Christian churches include:
- St. Anthony's Shrine Basilica, a Catholic church dedicated to St. Anthony of Padua, and the only place in Tamil Nadu that has a St. Anthony's church beside the sea.
- The Kappal Matha Church (Our Lady of Good Health), in the form of a ship carrying an airplane. The original church of St. Mary was damaged by sea erosion and replaced by this one, built in 1974. It features four shrines and many grottos.
- St. Andrew's Church
- Selva Matha Church (Our Lady of Good Wealth)
- Velankanni Matha Church (Our Lady of Good Health)

==History==
According to Tamil history, the citizens of Uvari were called Bharathars of the Neithal (ocean) World. Uvari's historical name was Obeer Pattanam. It was ruled by the Pandyan dynasty.

In the 1530s, Portuguese and Spanish missionaries from Goa arrived and converted many Bharathars to the Roman Catholic religion. The Portuguese priests, acting as godfathers, gave surnames such as Fernando to the converted. Pandya retains a fish on its flag, a symbol of this era.

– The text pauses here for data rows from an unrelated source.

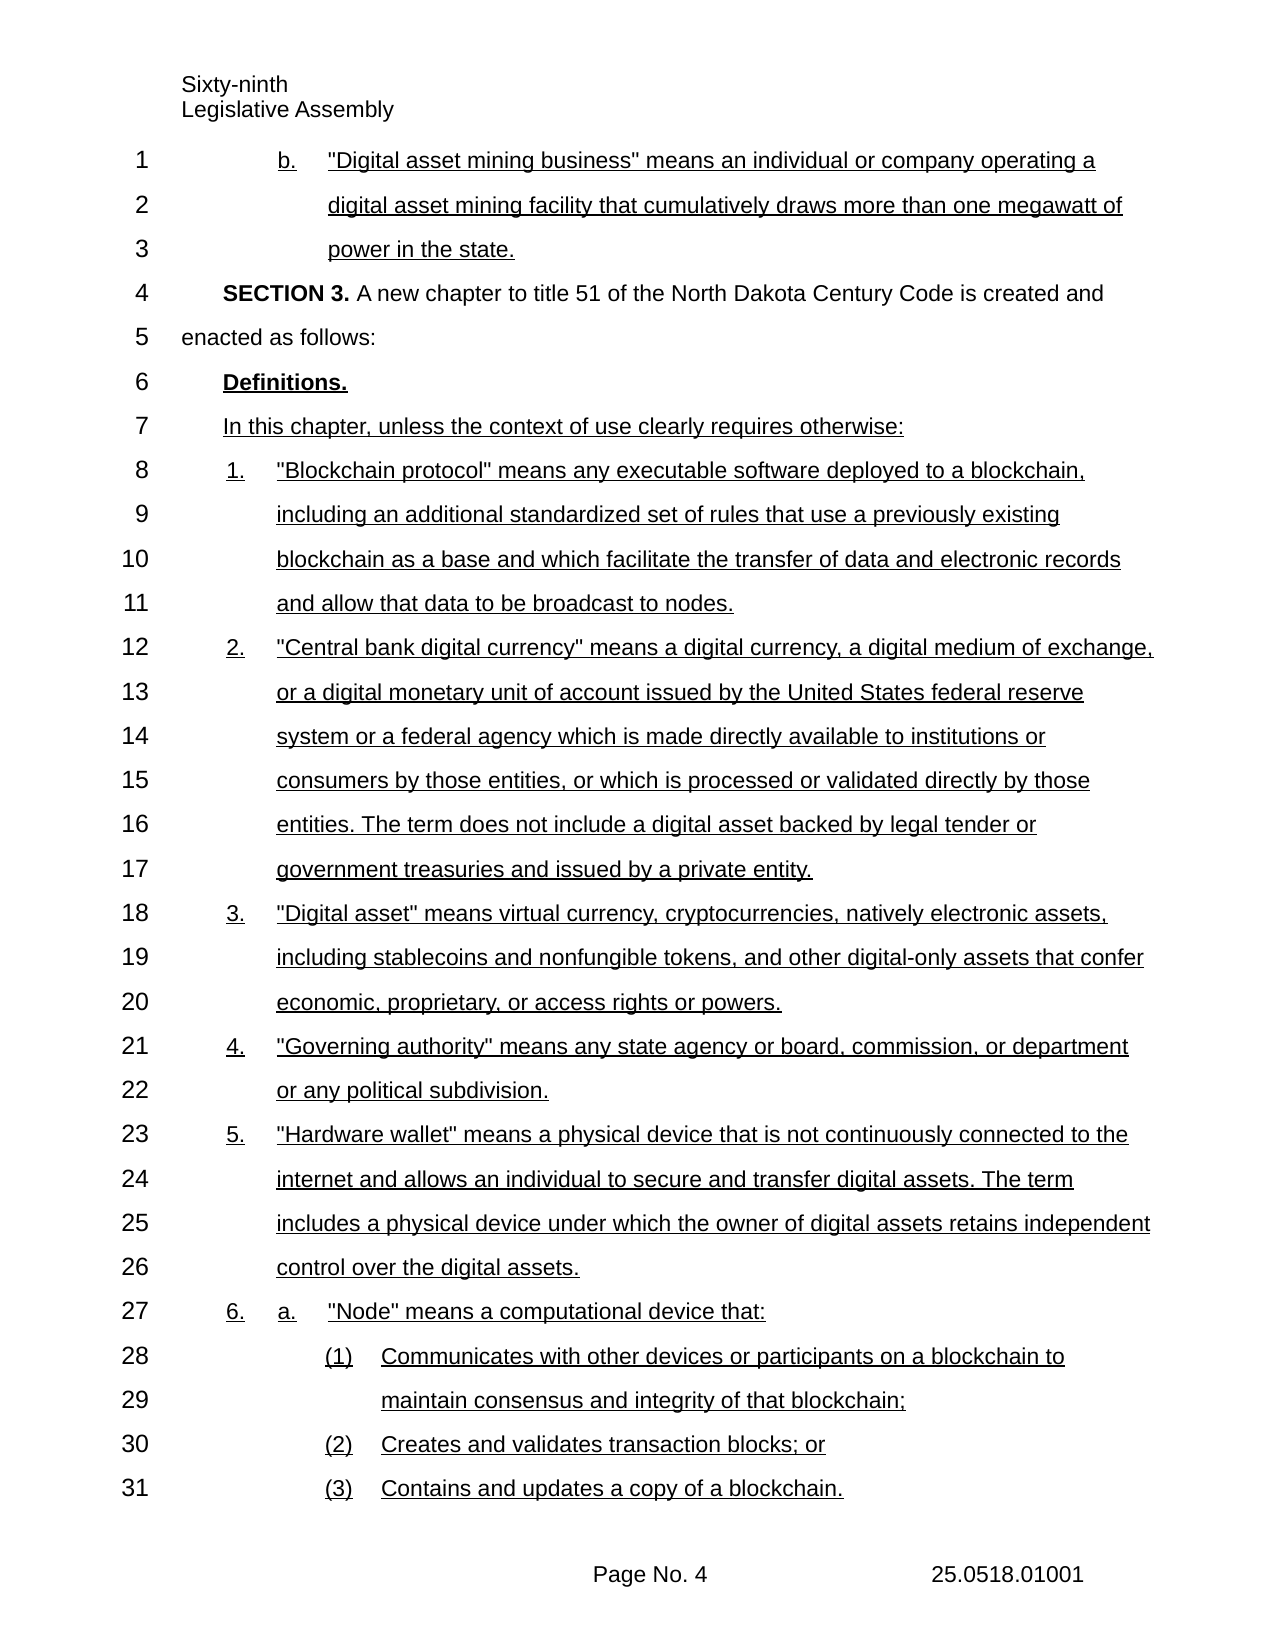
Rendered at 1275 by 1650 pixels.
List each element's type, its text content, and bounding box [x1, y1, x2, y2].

text 2. "Central bank digital currency" means a digital currency, a digital medium of exchange, or a digital monetary unit of account issued by the United States federal reserve system or a federal agency which is made directly available to institutions or consumers by those entities, or which is processed or validated directly by those entities. The term does not include a digital asset backed by legal tender or government treasuries and issued by a private entity. [181, 620, 1154, 886]
text 5. "Hardware wallet" means a physical device that is not continuously connected to the internet and allows an individual to secure and transfer digital assets. The term includes a physical device under which the owner of digital assets retains independent control over the digital assets. [181, 1107, 1154, 1284]
text 3. "Digital asset" means virtual currency, cryptocurrencies, natively electronic assets, including stablecoins and nonfungible tokens, and other digital-only assets that confer economic, proprietary, or access rights or powers. [181, 886, 1154, 1019]
text (3) Contains and updates a copy of a blockchain. [181, 1461, 1154, 1506]
subtitle Definitions. [181, 355, 1154, 399]
text 4. "Governing authority" means any state agency or board, commission, or department or any political subdivision. [181, 1019, 1154, 1107]
text SECTION 3. A new chapter to title 51 of the North Dakota Century Code is created and enacted as follows: [181, 266, 1154, 355]
text b. "Digital asset mining business" means an individual or company operating a digital asset mining facility that cumulatively draws more than one megawatt of power in the state. [181, 133, 1154, 266]
text (1) Communicates with other devices or participants on a blockchain to maintain consensus and integrity of that blockchain; [181, 1329, 1154, 1417]
text 6. a. "Node" means a computational device that: [181, 1284, 1154, 1329]
text (2) Creates and validates transaction blocks; or [181, 1417, 1154, 1461]
text In this chapter, unless the context of use clearly requires otherwise: [181, 399, 1154, 443]
text 1. "Blockchain protocol" means any executable software deployed to a blockchain, including an additional standardized set of rules that use a previously existing blockchain as a base and which facilitate the transfer of data and electronic records and allow that data to be broadcast to nodes. [181, 443, 1154, 620]
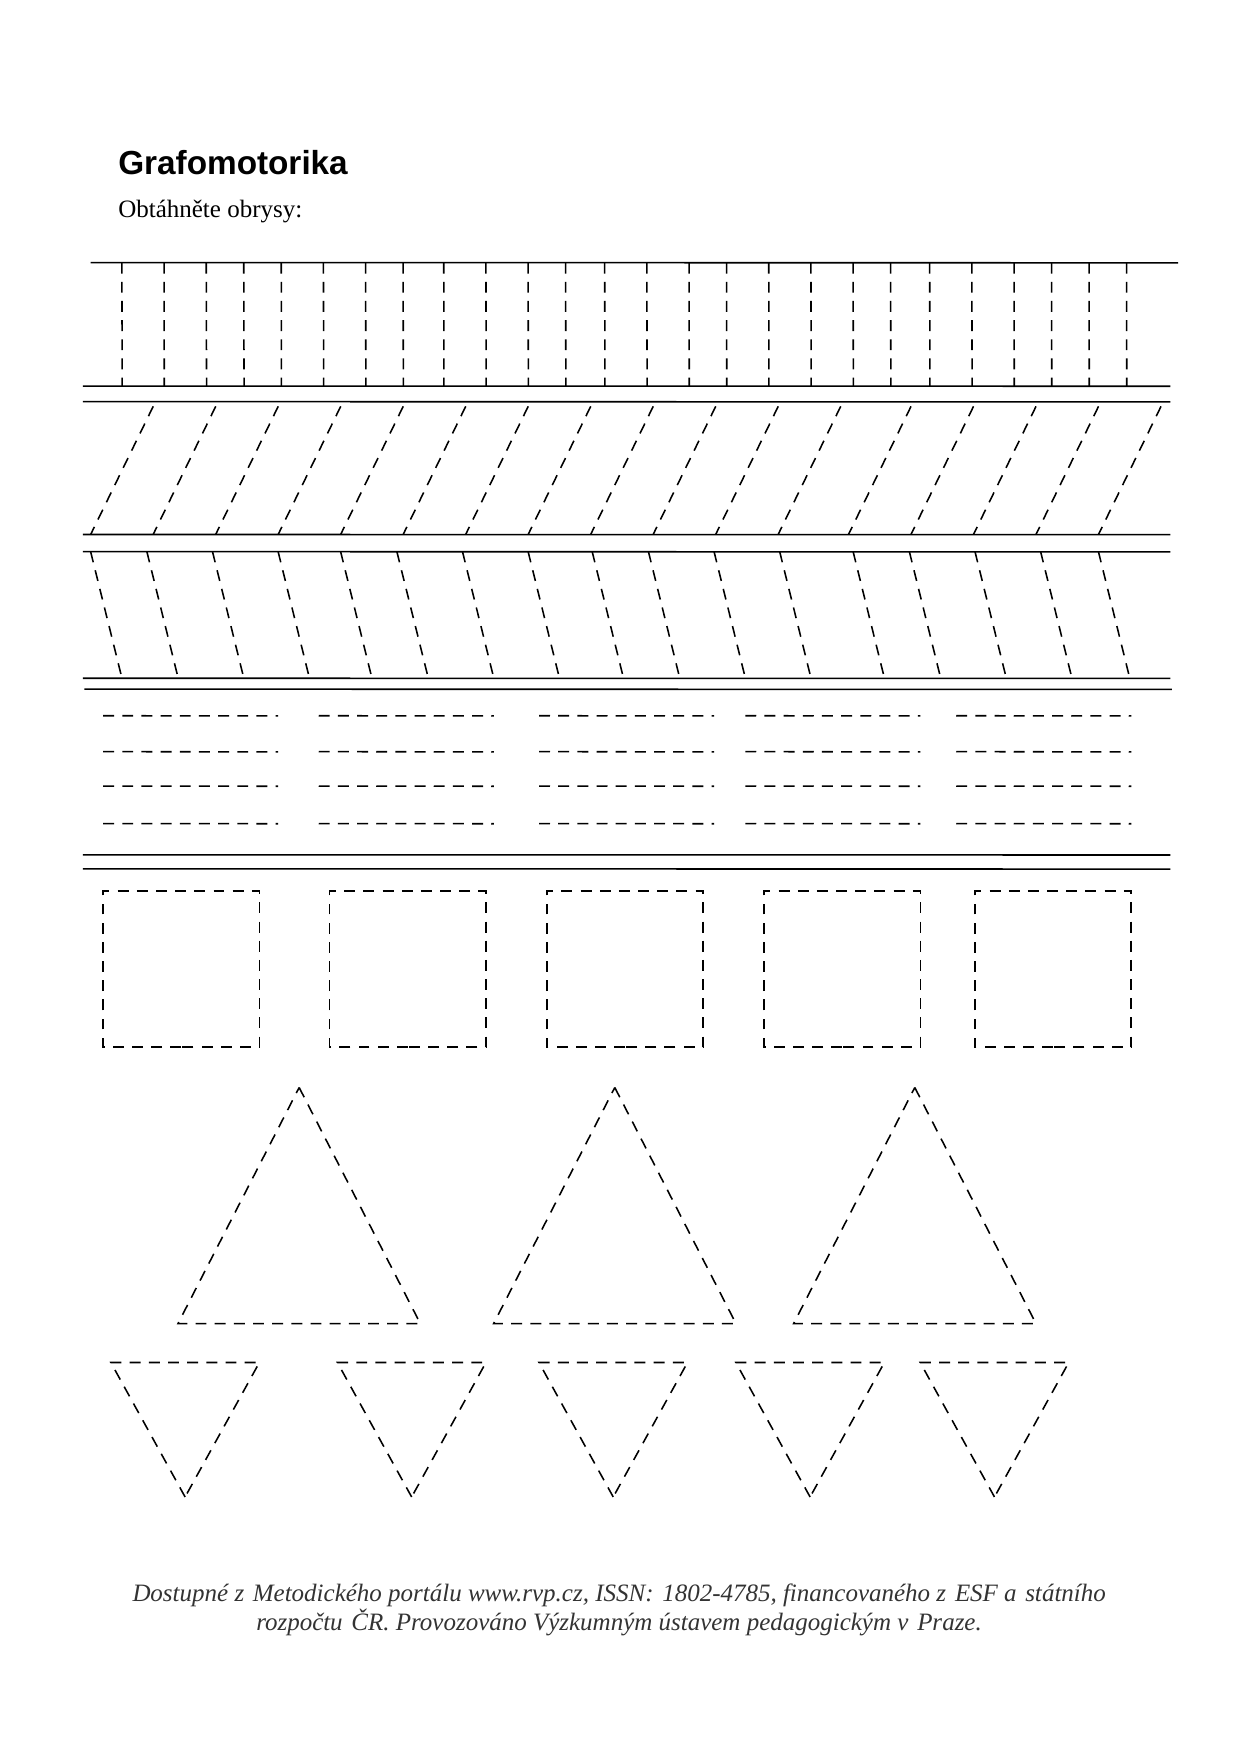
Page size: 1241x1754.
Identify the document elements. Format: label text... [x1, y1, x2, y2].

Legend has it that the crew of a Portuguese ship that sailed near Uvari in the seventeenth century contracted cholera. In an attempt to avert death, a carpenter aboard the ship carved an image of Saint Anthony (Anthony of Padua). Soon after, the entire crew were restored to health. When the ship docked at Uvari, the sailors placed the statue inside a hut in the village. In the 1940s, the villagers built a church with the original statue of St. Anthony holding the infant Jesus in his hand. St Anthony is said to perform many miracles daily for the people who flock there with faith in his intercession, therefore the church was upgraded to a shrine. Uvari is visited by Hindus and Christians from all over South India.

==Transport==
Uvari is 80 km from Thoothukudi, 40 km from Tiruchendur, 60 km from Nagercoil, 48 km from Kaniyakumari, 75 km from Tirunelveli, 130 Km from Kovilpatti,
230 km from Madurai, and 260 km from Rameswaram.

The village has no train service. The nearest railway stations are located in Tiruchendur, 40 km away, and Kaniyakumari, 48 km away.The nearest airport is Tuticorin Airport, 100 km away, while the nearest international airport is Trivandrum International Airport, 131 km away

==Climate==
The mean maximum temperature is around 37 C in summer and 37 C in winter, with humidity levels over 65 percent. The rainy season starts between October and January.